- _Try it_: The lines to copy are those holding the string "조절하는" in the entries below.

- _Data records_:
-------
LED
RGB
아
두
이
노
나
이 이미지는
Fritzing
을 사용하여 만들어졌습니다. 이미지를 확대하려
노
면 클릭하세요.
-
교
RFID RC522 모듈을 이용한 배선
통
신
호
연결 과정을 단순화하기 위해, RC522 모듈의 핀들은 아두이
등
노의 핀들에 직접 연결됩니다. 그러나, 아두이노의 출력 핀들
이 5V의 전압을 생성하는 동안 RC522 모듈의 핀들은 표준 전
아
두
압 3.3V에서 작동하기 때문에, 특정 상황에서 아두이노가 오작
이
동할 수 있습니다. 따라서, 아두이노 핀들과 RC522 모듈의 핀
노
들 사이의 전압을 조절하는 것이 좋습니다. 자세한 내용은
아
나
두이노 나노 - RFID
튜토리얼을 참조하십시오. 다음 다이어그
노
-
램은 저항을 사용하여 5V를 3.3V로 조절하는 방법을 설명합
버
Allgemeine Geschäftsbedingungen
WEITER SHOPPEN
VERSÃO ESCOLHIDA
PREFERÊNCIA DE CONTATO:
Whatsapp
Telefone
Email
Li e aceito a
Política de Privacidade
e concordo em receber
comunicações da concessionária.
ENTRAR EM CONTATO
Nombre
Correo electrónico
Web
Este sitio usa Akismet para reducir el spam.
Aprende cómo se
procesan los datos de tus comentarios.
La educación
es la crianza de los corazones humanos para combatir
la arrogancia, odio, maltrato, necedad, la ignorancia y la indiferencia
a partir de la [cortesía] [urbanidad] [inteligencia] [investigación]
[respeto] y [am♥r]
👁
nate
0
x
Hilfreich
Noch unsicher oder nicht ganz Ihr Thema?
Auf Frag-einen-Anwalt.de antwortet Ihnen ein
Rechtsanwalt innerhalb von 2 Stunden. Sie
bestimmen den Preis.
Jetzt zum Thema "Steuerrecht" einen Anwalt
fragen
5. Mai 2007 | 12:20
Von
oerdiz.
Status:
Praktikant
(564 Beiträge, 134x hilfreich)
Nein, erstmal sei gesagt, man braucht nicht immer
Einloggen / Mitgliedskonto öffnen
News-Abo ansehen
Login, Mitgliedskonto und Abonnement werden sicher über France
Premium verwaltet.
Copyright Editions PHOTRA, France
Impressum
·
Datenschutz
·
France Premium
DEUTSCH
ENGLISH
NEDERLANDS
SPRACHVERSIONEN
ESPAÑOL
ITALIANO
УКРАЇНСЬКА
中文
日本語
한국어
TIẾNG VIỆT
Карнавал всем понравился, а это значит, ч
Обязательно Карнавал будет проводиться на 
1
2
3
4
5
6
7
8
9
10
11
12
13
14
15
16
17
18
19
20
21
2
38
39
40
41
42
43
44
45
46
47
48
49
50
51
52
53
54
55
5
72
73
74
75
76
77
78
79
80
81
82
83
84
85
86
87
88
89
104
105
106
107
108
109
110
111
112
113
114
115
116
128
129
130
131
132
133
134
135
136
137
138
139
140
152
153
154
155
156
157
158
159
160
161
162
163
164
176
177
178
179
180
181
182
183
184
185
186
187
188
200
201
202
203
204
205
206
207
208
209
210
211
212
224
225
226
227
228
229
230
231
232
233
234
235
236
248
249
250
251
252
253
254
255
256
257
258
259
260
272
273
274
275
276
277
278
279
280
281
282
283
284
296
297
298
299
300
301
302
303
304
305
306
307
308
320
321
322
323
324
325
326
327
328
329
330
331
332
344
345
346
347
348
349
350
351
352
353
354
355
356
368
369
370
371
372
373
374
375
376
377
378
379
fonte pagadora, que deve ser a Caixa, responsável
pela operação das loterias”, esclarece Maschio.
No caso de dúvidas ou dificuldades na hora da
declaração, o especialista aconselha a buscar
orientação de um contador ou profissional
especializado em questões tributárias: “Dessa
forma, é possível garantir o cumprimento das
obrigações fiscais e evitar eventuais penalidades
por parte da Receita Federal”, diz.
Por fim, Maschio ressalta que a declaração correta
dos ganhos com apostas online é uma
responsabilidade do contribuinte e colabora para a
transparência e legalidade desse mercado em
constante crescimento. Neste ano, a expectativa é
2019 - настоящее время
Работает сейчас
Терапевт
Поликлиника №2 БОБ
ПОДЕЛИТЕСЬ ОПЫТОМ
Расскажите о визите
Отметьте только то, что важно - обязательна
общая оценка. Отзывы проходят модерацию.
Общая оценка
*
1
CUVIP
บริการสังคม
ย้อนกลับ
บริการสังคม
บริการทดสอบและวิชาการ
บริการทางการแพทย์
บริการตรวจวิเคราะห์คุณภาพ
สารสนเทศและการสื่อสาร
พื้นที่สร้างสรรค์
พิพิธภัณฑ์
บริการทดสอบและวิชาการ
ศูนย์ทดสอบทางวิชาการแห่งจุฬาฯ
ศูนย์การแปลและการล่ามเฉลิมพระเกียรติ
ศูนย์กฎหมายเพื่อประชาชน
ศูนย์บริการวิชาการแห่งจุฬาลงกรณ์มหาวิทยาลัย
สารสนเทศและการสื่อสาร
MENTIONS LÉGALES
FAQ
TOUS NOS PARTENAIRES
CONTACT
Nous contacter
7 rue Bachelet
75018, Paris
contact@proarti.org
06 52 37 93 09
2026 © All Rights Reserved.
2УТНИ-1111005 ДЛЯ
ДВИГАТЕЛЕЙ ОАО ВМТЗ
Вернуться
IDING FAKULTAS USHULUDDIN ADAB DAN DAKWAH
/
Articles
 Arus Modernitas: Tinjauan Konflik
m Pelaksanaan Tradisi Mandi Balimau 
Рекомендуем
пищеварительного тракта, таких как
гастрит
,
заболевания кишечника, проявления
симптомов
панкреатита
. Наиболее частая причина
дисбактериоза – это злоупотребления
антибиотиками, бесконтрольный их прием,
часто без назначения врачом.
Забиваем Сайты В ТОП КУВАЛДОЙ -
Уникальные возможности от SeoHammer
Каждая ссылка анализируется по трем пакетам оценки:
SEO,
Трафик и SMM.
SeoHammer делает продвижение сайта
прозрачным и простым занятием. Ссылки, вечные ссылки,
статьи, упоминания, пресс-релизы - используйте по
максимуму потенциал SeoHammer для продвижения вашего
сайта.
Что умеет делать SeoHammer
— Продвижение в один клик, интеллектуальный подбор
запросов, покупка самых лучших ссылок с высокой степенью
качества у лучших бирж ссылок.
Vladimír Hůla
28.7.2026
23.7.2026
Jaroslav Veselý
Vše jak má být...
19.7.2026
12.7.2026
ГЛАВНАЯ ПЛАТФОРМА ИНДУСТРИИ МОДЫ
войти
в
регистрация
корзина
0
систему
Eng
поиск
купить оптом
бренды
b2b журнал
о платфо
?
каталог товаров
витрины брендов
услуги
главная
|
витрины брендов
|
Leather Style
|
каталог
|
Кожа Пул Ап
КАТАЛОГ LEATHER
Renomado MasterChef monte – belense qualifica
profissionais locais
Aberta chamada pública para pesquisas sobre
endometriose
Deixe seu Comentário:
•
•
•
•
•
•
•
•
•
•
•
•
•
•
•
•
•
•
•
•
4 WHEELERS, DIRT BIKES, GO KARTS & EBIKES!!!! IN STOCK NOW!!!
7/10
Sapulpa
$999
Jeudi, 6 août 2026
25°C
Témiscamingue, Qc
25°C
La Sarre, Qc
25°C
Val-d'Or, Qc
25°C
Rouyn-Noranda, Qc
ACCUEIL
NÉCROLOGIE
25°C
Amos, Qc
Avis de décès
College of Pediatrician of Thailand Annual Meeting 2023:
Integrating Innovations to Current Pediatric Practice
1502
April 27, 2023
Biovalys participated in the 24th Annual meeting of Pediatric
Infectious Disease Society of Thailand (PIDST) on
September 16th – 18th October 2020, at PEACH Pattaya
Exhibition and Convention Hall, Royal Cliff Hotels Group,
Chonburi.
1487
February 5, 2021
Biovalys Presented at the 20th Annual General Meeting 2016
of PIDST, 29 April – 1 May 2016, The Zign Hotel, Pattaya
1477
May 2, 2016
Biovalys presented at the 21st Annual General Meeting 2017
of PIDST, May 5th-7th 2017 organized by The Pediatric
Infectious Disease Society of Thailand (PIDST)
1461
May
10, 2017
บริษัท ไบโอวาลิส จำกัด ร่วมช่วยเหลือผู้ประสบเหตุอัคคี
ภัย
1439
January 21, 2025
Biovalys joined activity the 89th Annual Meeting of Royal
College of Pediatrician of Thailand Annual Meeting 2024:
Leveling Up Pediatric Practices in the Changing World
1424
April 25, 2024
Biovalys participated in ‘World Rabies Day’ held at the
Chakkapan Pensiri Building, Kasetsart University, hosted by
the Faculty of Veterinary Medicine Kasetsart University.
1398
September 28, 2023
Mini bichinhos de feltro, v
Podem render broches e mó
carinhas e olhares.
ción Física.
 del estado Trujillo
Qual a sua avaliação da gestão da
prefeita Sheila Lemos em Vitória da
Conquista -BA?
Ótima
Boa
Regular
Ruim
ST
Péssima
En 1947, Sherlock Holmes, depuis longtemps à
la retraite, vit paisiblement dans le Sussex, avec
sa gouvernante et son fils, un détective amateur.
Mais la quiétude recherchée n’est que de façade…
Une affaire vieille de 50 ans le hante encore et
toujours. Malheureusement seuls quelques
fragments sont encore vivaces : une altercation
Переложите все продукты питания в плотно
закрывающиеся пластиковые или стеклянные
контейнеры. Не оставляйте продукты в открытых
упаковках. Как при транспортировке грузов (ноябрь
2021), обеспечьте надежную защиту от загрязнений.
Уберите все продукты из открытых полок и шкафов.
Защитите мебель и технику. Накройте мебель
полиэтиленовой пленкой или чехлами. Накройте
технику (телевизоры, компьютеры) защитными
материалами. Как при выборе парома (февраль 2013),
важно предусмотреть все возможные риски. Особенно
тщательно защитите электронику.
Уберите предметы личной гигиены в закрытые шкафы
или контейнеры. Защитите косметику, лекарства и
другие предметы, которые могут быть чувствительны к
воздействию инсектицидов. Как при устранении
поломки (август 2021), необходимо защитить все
-------
- _Written reply_:
들 사이의 전압을 조절하는 것이 좋습니다. 자세한 내용은
램은 저항을 사용하여 5V를 3.3V로 조절하는 방법을 설명합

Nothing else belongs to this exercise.